Put your butter and golden caster sugar in a bowl and, using a hand mixer, mix on a medium speed until they become pale and well mixed.
Add the beaten egg and turn your mixer up to the highest setting and keep going for about five minutes until the mixture looks fluffy.
Add the buttermilk, vanilla extract and flour and mix on a medium speed for one minute.
In a separate bowl or cup, mix the red food colouring, salt, bicarbonate of soda and apple cider vinegar together to make a paste and then immediately add it to the cake mixture and mix on high for one minute until you have a deep red batter.
Divide the mixture evenly between the cupcake cases and bake for 20-25 minutes.
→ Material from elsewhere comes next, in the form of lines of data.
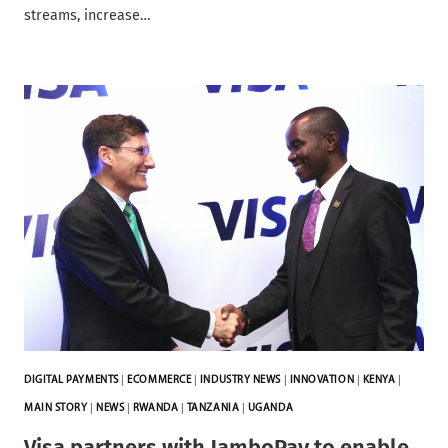
streams, increase…
DIGITAL PAYMENTS
|
ECOMMERCE
|
INDUSTRY NEWS
|
INNOVATION
|
KENYA
|
MAIN STORY
|
NEWS
|
RWANDA
|
TANZANIA
|
UGANDA
Visa partners with JamboPay to enable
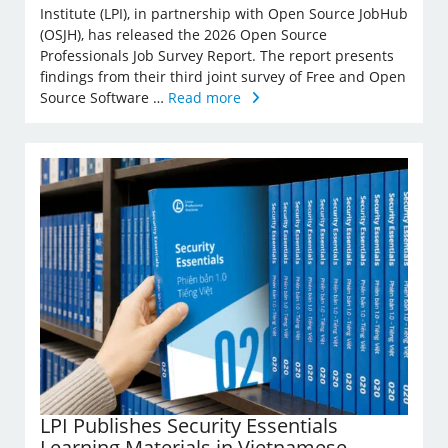
Institute (LPI), in partnership with Open Source JobHub
(OSJH), has released the 2026 Open Source
Professionals Job Survey Report. The report presents
findings from their third joint survey of Free and Open
Source Software …
Read more
LPI Publishes Security Essentials
Learning Materials in Vietnamese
If you insert a skewer into one of the cupcakes it should come out clean and they should feel springy when gently poked.
When baked, leave them to cool in the tray for five minutes before moving them to a wire rack to cool completely.
TO MAKE THE CREAM CHEESE FROSTING:
Beat the butter until it changes colour and looks pale.
Add the icing sugar in three lots, mixing well in between each addition.
Add the cream cheese and mix for around five minutes until silky smooth.
Load up your cream cheese frosting into a piping bag fitted with your favourite nozzle. I used the Wilton 2D nozzle.
Top each cupcake with a generous swirl of cream cheese frosting and finish with some red sprinkles.